I, like you, have seen a lot of sorry work by licensed plumbers. Most of the time it is because they don't have the correct fixit part on the truck. In this case it would have been an adapter ring flang that sits on top of the to low original. Made for just that very situation. The ring has a seal on the bottm edge that compresses when new and longer mounting screws are installed. It means the plumber would have needed to make a run to the supply house and come back to the job. Not billable time if he had already looked at the job or possibly bid it without including the cost of the flang.
Another solution would have been to make an inside cut of the waste pipe and install and inside drop in flang with a longer throat. Same scenario though as the first case. Bad planning and an unwillingness to take the time to go get the correct parts to do it right.
Of course the made for tv shows also want the simple solution to make it look like any HO can fix anything.
Shrinkage????
Rodents??????
No caulk??????
Two thin seals equal one thick one. Is it better to have the flange on top of the floor? Yes, but it's not the end of the world.
The toilet rocks? Isn't a shim the same as two seals. The floor ain't level, make it level. Same arguement.
water flow eroision.....
I chose to revisit this subject because of the amount of poorly installed toilets I have discovered just in my small world of repair work. A correctly installed toilet, with a single bowl gasket on a properly prepared floor & flange combination, will sit leak - proof and odor free for decades. A toilet bowl gasket should never come in contact with water unless there is a blockage in the nearby soil pipe, and, a single bowl gasket will withstand the very slight pressure imposed upon it when there is a bowl overflow.
When extra thick, or stacked bowl waxes are used to try and make up for a low flange, they will be subject to water flow eroision, and, they will leak - sometimes the leak is very small and it won't show up until there is bacteria, mold & rot beneath the toilet, and in extreme cases there can be structural damage to adjacent framing and subfloors, and, ceilings of finished spaces beneath the bathroom.................
By far the most frequent cause of gasket failure is a bowl that is not secured properly.
lack of best practice & poor fundamentals.......
Dan, I agree that an unsecûred bowl will contribute to gasket failure; this type of failure is often due to an improperly prepared floor & flange, and fyi, both the IRC & IPC require a watertight seal for all plumbing fixtures at the point of wall or floor contact.................
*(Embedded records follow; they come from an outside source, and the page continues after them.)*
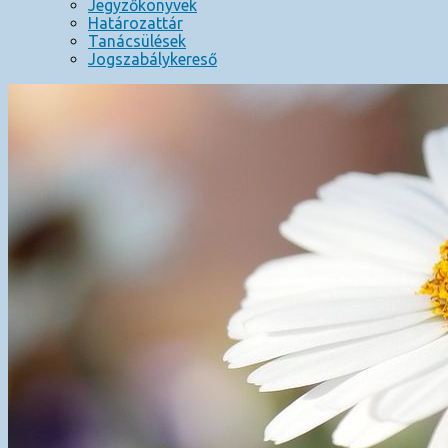
Jegyzőkönyvek
Határozattár
Tanácsülések
Jogszabálykereső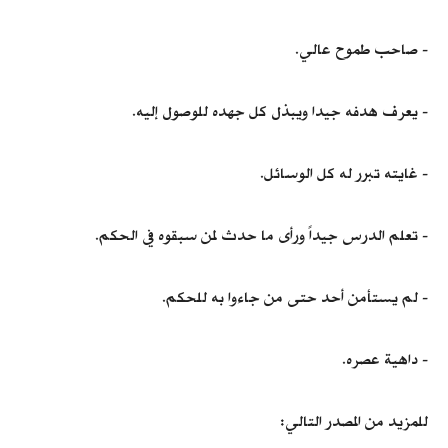
- صاحب طموح عالي.
- يعرف هدفه جيدا ويبذل كل جهده للوصول إليه.
- غايته تبرر له كل الوسائل.
- تعلم الدرس جيداً ورأى ما حدث لمن سبقوه في الحكم.
- لم يستأمن أحد حتى من جاءوا به للحكم.
- داهية عصره.
للمزيد من المصدر التالي: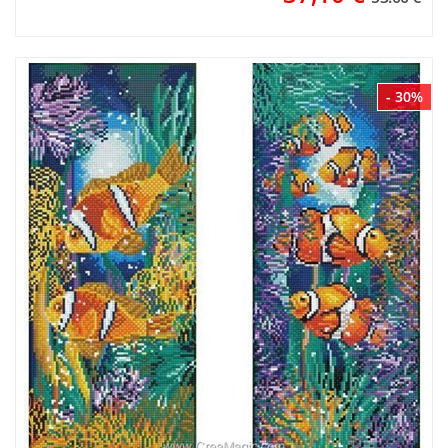
- 30%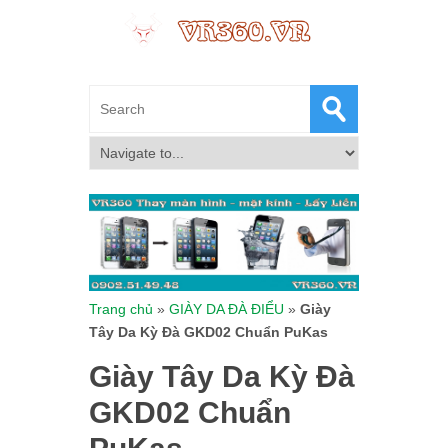
Trang chủ
»
GIÀY DA ĐÀ ĐIỂU
»
Giày
Tây Da Kỳ Đà GKD02 Chuẩn PuKas
Giày Tây Da Kỳ Đà
GKD02 Chuẩn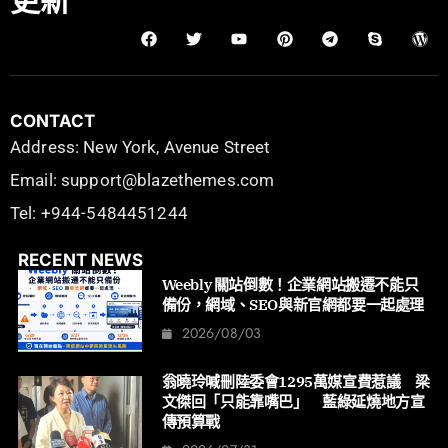
更新
CONTACT
Address: New York, Avenue Street
Email: support@blazethemes.com
Tel: +944-5484451244
RECENT NEWS
Weebly 關站倒數！企業網站搬遷不能只
備份，網域、SEO與新官網都要一起處理
2026/08/03
翁曉玲喊刪陸委會1295萬媒宣費惹議 梁
文傑回「只能靠嘴巴」 藍綠延燒地方宣
傳預算戰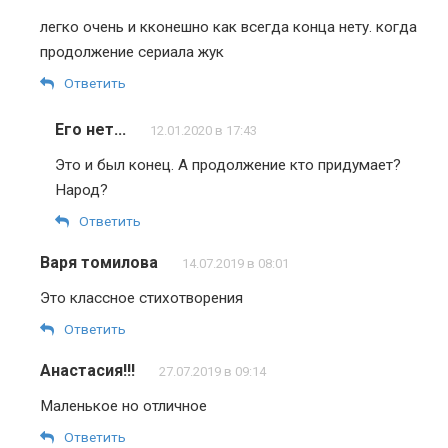
легко очень и кконешно как всегда конца нету. когда
продолжение сериала жук
Ответить
Его нет...
12.01.2020 в 17:43
Это и был конец. А продолжение кто придумает?
Народ?
Ответить
Варя томилова
14.07.2019 в 08:01
Это классное стихотворения
Ответить
Анастасия!!!
27.07.2019 в 09:14
Маленькое но отличное
Ответить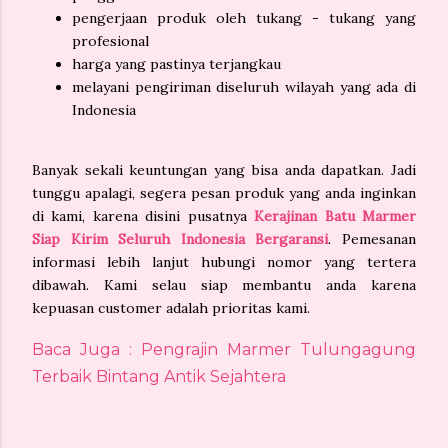
pengerjaan produk oleh tukang - tukang yang
profesional
harga yang pastinya terjangkau
melayani pengiriman diseluruh wilayah yang ada di
Indonesia
Banyak sekali keuntungan yang bisa anda dapatkan. Jadi
tunggu apalagi, segera pesan produk yang anda inginkan
di kami, karena disini pusatnya
Kerajinan Batu Marmer
Siap Kirim Seluruh Indonesia Bergaransi
. Pemesanan
informasi lebih lanjut hubungi nomor yang tertera
dibawah. Kami selau siap membantu anda karena
kepuasan customer adalah prioritas kami.
Baca Juga : Pengrajin Marmer Tulungagung
Terbaik Bintang Antik Sejahtera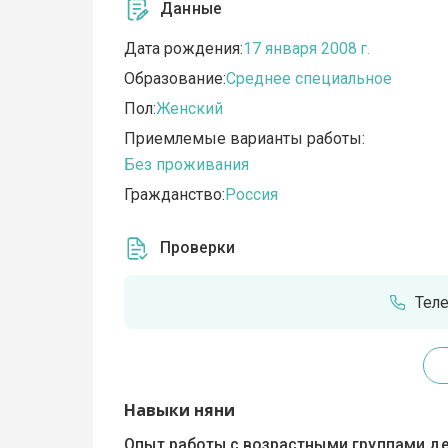
Данные
Дата рождения:
17 января 2008 г.
Образование:
Среднее специальное
Пол:
Женский
Приемлемые варианты работы:
Без проживания
Гражданство:
Россия
Проверки
Тел
Навыки няни
Опыт работы с возрастными группами де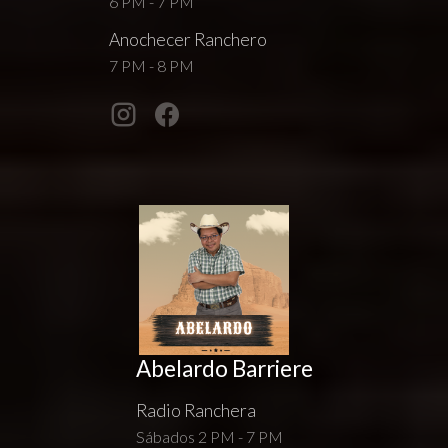
6 PM - 7 PM
Anochecer Ranchero
7 PM - 8 PM
Abelardo Barriere
Radio Ranchera
Sábados 2 PM - 7 PM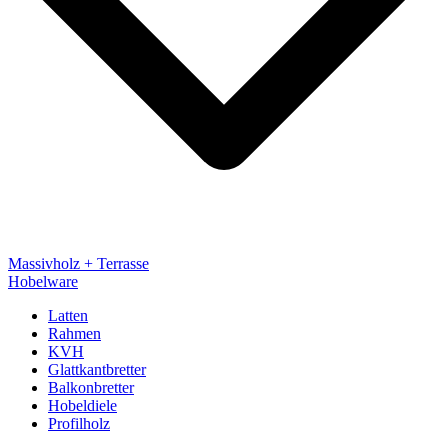
Massivholz + Terrasse
Hobelware
Latten
Rahmen
KVH
Glattkantbretter
Balkonbretter
Hobeldiele
Profilholz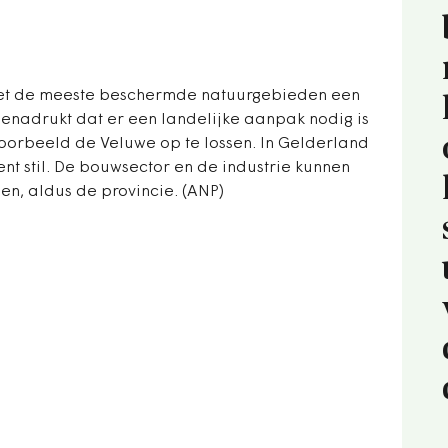
met de meeste beschermde natuurgebieden een
benadrukt dat er een landelijke aanpak nodig is
voorbeeld de Veluwe op te lossen. In Gelderland
nt stil. De bouwsector en de industrie kunnen
n, aldus de provincie. (ANP)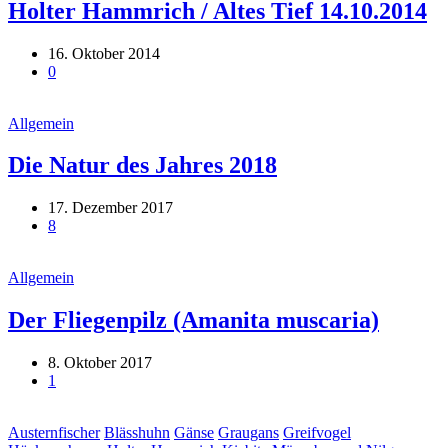
Holter Hammrich / Altes Tief 14.10.2014
16. Oktober 2014
0
Allgemein
Die Natur des Jahres 2018
17. Dezember 2017
8
Allgemein
Der Fliegenpilz (Amanita muscaria)
8. Oktober 2017
1
Austernfischer
Blässhuhn
Gänse
Graugans
Greifvogel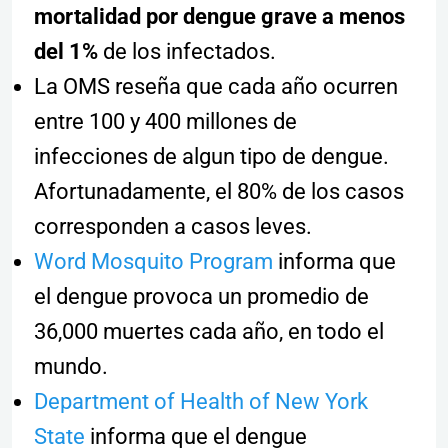
mortalidad por dengue grave a menos
del 1%
de los infectados.
La OMS reseña que cada año ocurren
entre 100 y 400 millones de
infecciones de algun tipo de dengue.
Afortunadamente, el 80% de los casos
corresponden a casos leves.
Word Mosquito Program
informa que
el dengue provoca un promedio de
36,000 muertes cada año, en todo el
mundo.
Department of Health of New York
State
informa que el dengue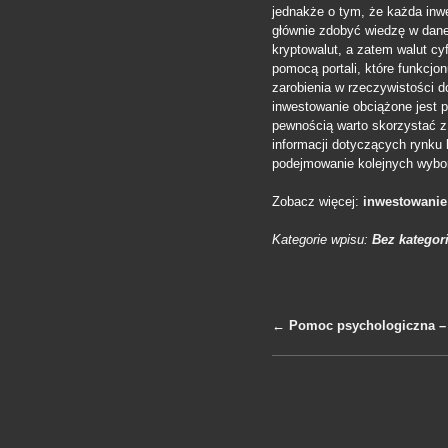
jednakże o tym, że każda inw
głównie zdobyć wiedzę w danej
kryptowalut, a zatem walut c
pomocą portali, które funkcjo
zarobienia w rzeczywistości 
inwestowanie obciążone jest
pewnością warto skorzystać z
informacji dotyczących rynku 
podejmowanie kolejnych wybo
Zobacz więcej:
inwestowanie
Kategorie wpisu:
Bez kategori
←
Pomoc psychologiczna –
Nawigacja po 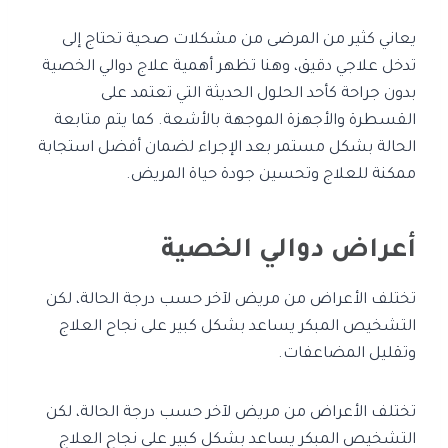
يعاني كثير من المرضى من مشكلات صحية تحتاج إلى
تدخل علاجي دقيق، وهنا تظهر أهمية علاج دوالي الخصية
بدون جراحة كأحد الحلول الحديثة التي تعتمد على
القسطرة والأجهزة الموجهة بالأشعة. كما يتم متابعة
الحالة بشكل مستمر بعد الإجراء لضمان أفضل استجابة
ممكنة للعلاج وتحسين جودة حياة المريض.
أعراض دوالي الخصية
تختلف الأعراض من مريض لآخر حسب درجة الحالة، لكن
التشخيص المبكر يساعد بشكل كبير على نجاح العلاج
وتقليل المضاعفات.
تختلف الأعراض من مريض لآخر حسب درجة الحالة، لكن
التشخيص المبكر يساعد بشكل كبير على نجاح العلاج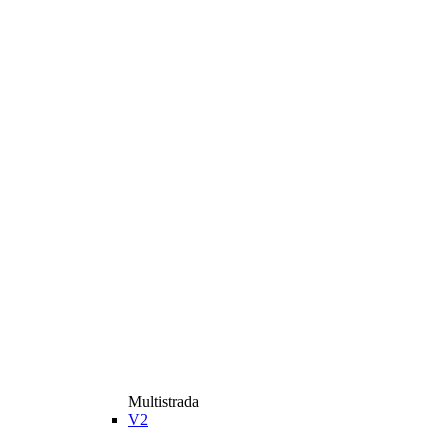
Multistrada
V2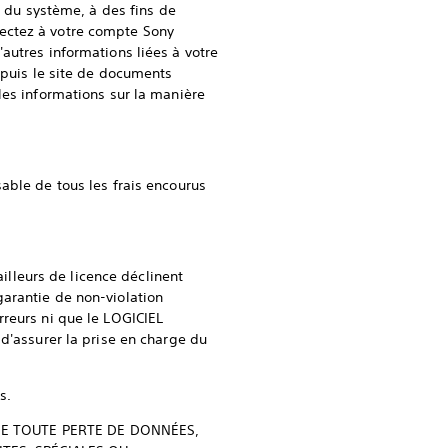
c du système, à des fins de
ectez à votre compte Sony
autres informations liées à votre
epuis le site de documents
es informations sur la manière
able de tous les frais encourus
ailleurs de licence déclinent
arantie de non-violation
reurs ni que le LOGICIEL
d'assurer la prise en charge du
s.
 DE TOUTE PERTE DE DONNÉES,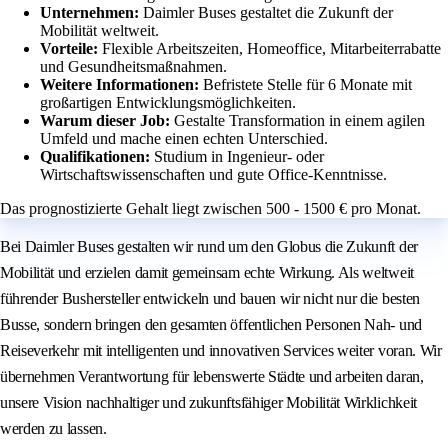
Unternehmen:
Daimler Buses gestaltet die Zukunft der
Mobilität weltweit.
Vorteile:
Flexible Arbeitszeiten, Homeoffice, Mitarbeiterrabatte
und Gesundheitsmaßnahmen.
Weitere Informationen:
Befristete Stelle für 6 Monate mit
großartigen Entwicklungsmöglichkeiten.
Warum dieser Job:
Gestalte Transformation in einem agilen
Umfeld und mache einen echten Unterschied.
Qualifikationen:
Studium in Ingenieur- oder
Wirtschaftswissenschaften und gute Office-Kenntnisse.
Das prognostizierte Gehalt liegt zwischen 500 - 1500 € pro Monat.
Bei Daimler Buses gestalten wir rund um den Globus die Zukunft der
Mobilität und erzielen damit gemeinsam echte Wirkung. Als weltweit
führender Bushersteller entwickeln und bauen wir nicht nur die besten
Busse, sondern bringen den gesamten öffentlichen Personen Nah- und
Reiseverkehr mit intelligenten und innovativen Services weiter voran. Wir
übernehmen Verantwortung für lebenswerte Städte und arbeiten daran,
unsere Vision nachhaltiger und zukunftsfähiger Mobilität Wirklichkeit
werden zu lassen.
lack of best practice & poor fundamentals.......
Dan, I agree that an unsecûred bowl will contribute to gasket failure; this type of failure is often due to an improperly prepared floor & flange, and fyi, both the IRC & IPC require a watertight seal for all plumbing fixtures at the point of wall or floor contact.................
toilet wax ring
Or, you can use a Fernco brand wax-free gasket wax ring!! Been using them for 15 plus years best gasket out there!
You can get them at Lowes or the supply house.